Alfred-Alphonse Bottiau (6 February 1889 – 25 February 1951) was a French sculptor. He was born in Valenciennes and after early studies in his home town he studied in Paris under Jean Antoine Injalbert and was runner-up for the Prix de Rome for sculpture in 1919. Bottiau had joined the army in 1910 and served until 1919. He was director of the Écoles Académiques de Valenciennes from 1946 to 1951.

Bottiau often worked with the architect Paul Philippe Cret and together they carried out several commissions for the American Battle Monuments Commission. One such commission was the Chateau-Thierry American Monument which lies southeast of the Aisne-Marne American Cemetery.

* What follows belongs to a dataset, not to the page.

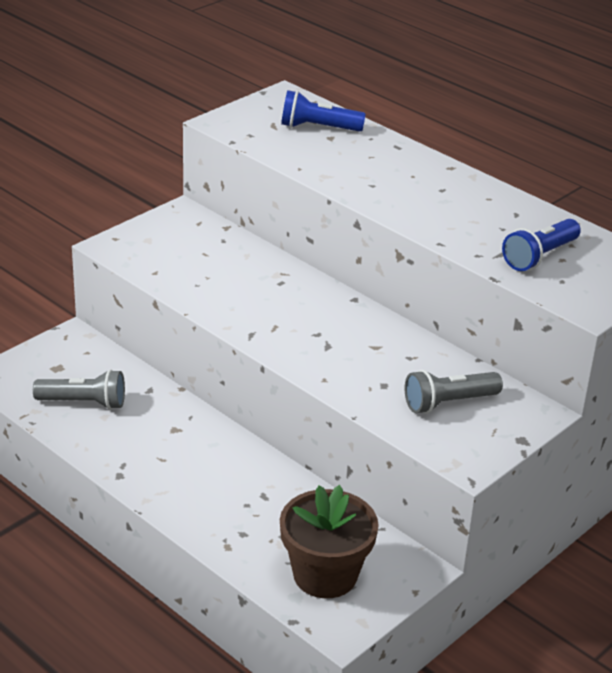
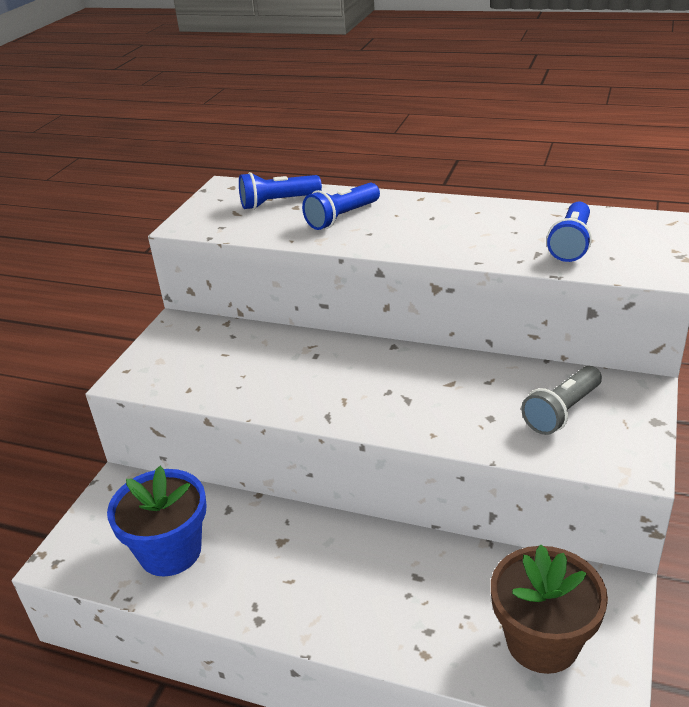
camera: 20 degrees left, 0 degrees up
(84, 403) = (170, 551): grey flashlight -> blue flower pot
(362, 162) = (342, 217): none -> blue flashlight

Bottiau was the sculptor of the two enormous figures representing France and the United States, which adorn the west face of this monument. This monument is known as the "Monument de la Côté 204" and it was erected to celebrate the role played by U.S soldiers in this sector in July 1918during the Second Battle of the Marne. It was inaugurated in 1930. An enormous eagle and shield stand in front of the east face of the monument and although this has not been established to be the case, this could also be the work of Bottiau, as he worked with Cret in Philadelphia and was the sculptor of the eagle and allegorical reliefs on the Federal Reserve Bank of Philadelphia building there. Bottiau had travelled to the United States in 1932 and worked on several commissions in that country.

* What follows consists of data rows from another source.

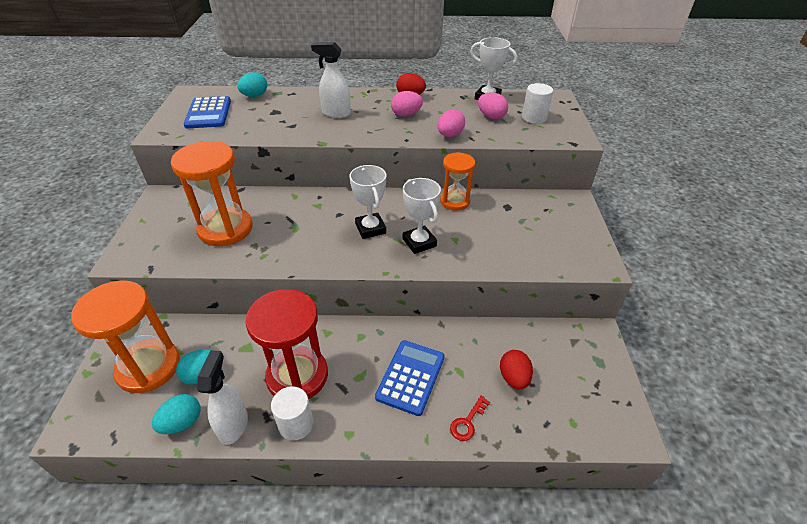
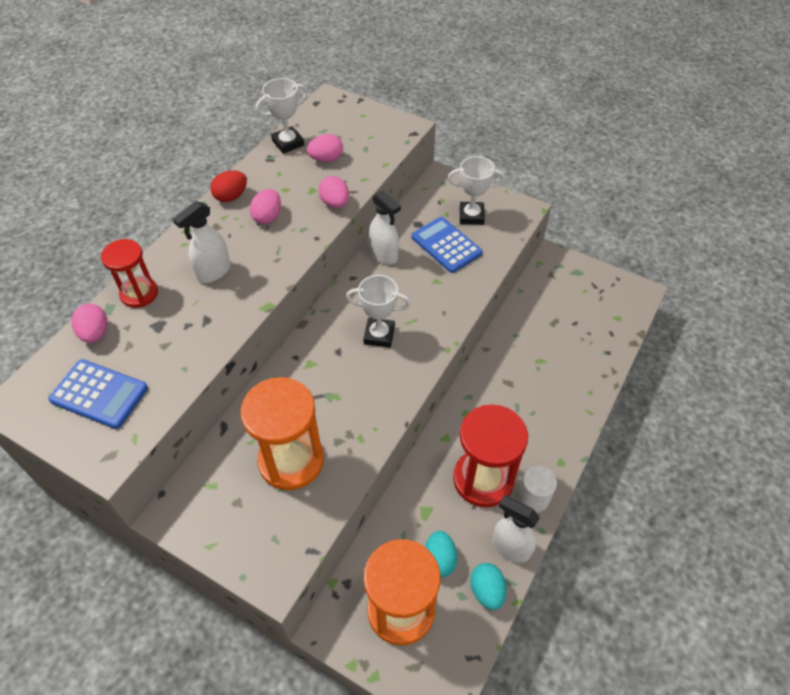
camera: 60 degrees left, 10 degrees up
(254, 96) = (95, 333): turquoise egg -> pink egg
(296, 97) = (139, 293): none -> red hourglass
(411, 377) = (529, 396): blue calculator -> blue calculator (446, 245)
(419, 242) = (424, 307): white trophy -> white trophy (471, 216)
(455, 201) = (384, 255): orange hourglass -> white spray bottle
(467, 422) = (588, 379): red key -> none
(513, 378) = (564, 330): red egg -> none
(534, 118) = (353, 133): white cylinder -> none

Bottiaux also worked on the Memorial Chapel in the Aisne-Marne American Cemetery. This cemetery covers those deaths incurred in the Aisne-Marne offensive which took place from May to October 1918. The cemetery holds 2,289 graves, among which are 250 soldiers whose remains could not be identified. Most of the deaths occurred during the Second Battle of the Marne. Another 1,060 men died but their remains were never found and their names are recorded on the walls of the Memorial Chapel. This Memorial Chapel was erected over front line trenches dug by the American Army’s 2nd Division as part of the defence of Belleau Wood. Bottiau carried out the chapel’s decorative embellishments to the design of William F.Ross and Company of East Cambridge in Massachusetts.

Bottiau’s work on the Memorial Chapel includes the relief in the tympanum above the chapel entrance. In the centre of Bottiau’s composition is a crusader in armour, the defender of "Right", and on either side of this crusader are the shields of the United States and France, these being intertwined with branches of oak, a symbol of the traditional unity of the two countries.